The clinical use of NIPT to screen high-risk patients for the most common fetal chromosomal aneuploidies has become increasingly common. The American College of Medical Genetics and Genomics (ACMG) and the American College of Obstetricians and Gynecologists (ACOG) recommended NIPT as a screening test for common trisomies (i.e. 21, 18, and 13) and, if requested, sex chromosomal aneuploidies as well [3, 19]. NIPT screening test does not eliminate the possibility of other anomalies of the tested chromosomes like mosaicism, deletions or duplications . Therefore, USG at an appropriate gestational age should be performed and when fetal anomalies are detected, invasive diagnostic testing with chorionic villus sampling or amniocentesis, depending on gestational age, are recommended to detect those chromosomal abnormalities .

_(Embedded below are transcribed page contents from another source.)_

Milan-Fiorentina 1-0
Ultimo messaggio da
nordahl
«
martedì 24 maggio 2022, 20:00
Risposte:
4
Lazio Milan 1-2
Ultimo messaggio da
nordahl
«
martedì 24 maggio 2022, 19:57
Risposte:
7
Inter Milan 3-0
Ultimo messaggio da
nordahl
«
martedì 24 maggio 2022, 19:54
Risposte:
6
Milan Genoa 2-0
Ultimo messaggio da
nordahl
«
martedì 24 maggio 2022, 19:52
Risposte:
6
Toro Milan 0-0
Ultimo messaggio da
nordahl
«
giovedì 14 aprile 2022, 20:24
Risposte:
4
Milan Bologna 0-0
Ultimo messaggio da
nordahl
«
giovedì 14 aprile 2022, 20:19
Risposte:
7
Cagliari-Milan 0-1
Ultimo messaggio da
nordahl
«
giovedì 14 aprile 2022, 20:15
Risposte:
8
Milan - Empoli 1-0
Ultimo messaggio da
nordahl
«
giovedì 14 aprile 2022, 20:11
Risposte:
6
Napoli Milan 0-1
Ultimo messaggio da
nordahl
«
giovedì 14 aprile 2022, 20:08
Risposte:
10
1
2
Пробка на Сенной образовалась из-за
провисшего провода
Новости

Despite negative NIPT results, the abnormal anatomy scan of the fetus in this report at 18-weeks of pregnancy prompted us to conduct further invasive diagnostic tests. The invasive diagnostic tests we performed were much more informative than the fetal cell-free DNA NIPT test. Results of interphase FISH and SNP+aCGH from uncultured amniocytes were similar; subsequent karyotyping and SNP+aCGH of cultured amniocytes were concordant. Full monosomy 21 was also found to be in agreement in interphase FISH and chromosome analysis. Complete monosomy cell lines in the uncultured amniocytes might have exist in a very lower frequency in compare to the complete monosomy cell lines. However, in the culture conditions full monosomy confers an advantage and hence detected by microarray. Another possibility is that the complete monosomy cell lines are culture artifact; this could not be ruled out. These molecular and cytogenetic results reinforced that a single test does not always lead to a decisive diagnosis. Accordingly, analysis of uncultured cells from amniocentesis should be the preferred cytogenetic technique. During post-test follow-up, genetic counselors should make it clear that these cytogenetic testing artifacts could modify the recurrent risk of certain chromosomal abnormalities.
In conclusion, full and partial monosomy chr 21 is presumed to be lethal during the antenatal period. The fetus identified with this condition required a thorough investigation using a combination of conventional and molecular-cytogenetic techniques to exclude any ambiguity and determine the pathogenesis of the genomic imbalance.